Parks with Purpose
Preserving the Past, Designing the Future
By Emily Tipping
"We are the children of our landscape; it dictates behavior and
even thought in the measure to which we are responsive to it."
—Lawrence Durrell
I |
One issue for landscape architects and park planners is how to accommodate increasing demands for various amenities from residents with the need to preserve existing parks and open space. According to Charles Birnbaum, president of The Cultural Landscape Foundation, a nonprofit foundation dedicated to increasing public awareness of the importance and irreplaceable legacy of cultural landscapes, it's not necessarily a case of adding something versus adding nothing.
"We create this false schism that somehow these things can't be accommodated," he explained. "Very often they can be accommodated, but siting is a challenge. A lot of the parks have the carrying capacity, but the question is what's appropriate. Just because you have a large, open meadow doesn't mean you put a skatepark in it."
As an example, Birnbaum cites the city of Louisville, Ky., which developed a new skatepark in its downtown area on a former brownfield site. In its Cultural Landscapes as Classrooms series, an online education module that won an honor award in the Communications category from the ASLA, TCLF describes the development of the Extreme Park as a way of expanding the original vision for Louisville's parks, designed by Frederick Law Olmsted and his firm, to meet younger generations' recreational needs. The module invites visitors to imagine what would have happened if park planners had chosen to site the skatepark on historic Cherokee Park's scenic Baringer Hill, with an image that demonstrates how this would have ruined the view.

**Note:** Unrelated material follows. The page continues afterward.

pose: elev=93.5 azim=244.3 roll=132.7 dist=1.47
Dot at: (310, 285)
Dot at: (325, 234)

Because the Extreme Park was sited with careful planning, a crucial Olmsted-planned vista was preserved, and "now if you go downtown at midnight, the Extreme Park is hopping," Birnbaum said. "It's become an engine to serve what was a non-neighborhood."
He contrasts this with Freeway Park in Seattle, a first-of-its-kind park built over a freeway, designed by master landscape architect Lawrence Halprin. "The park was meant to be an engine for revitalization downtown, but then the development came in and the buildings turned their backs on the park, and the park becomes unsafe," he said, referring to the influx of undesirables, including drug dealers, which resulted in the 2002 murder of a homeless woman in the park.
"Because of that, we have to create change, so they were going to remove a third of the park's inspiring central fountain to create what I call a pu-pu platter for the ADD generation, where you go into the community and say, 'what do you want?' and then splay it all out there."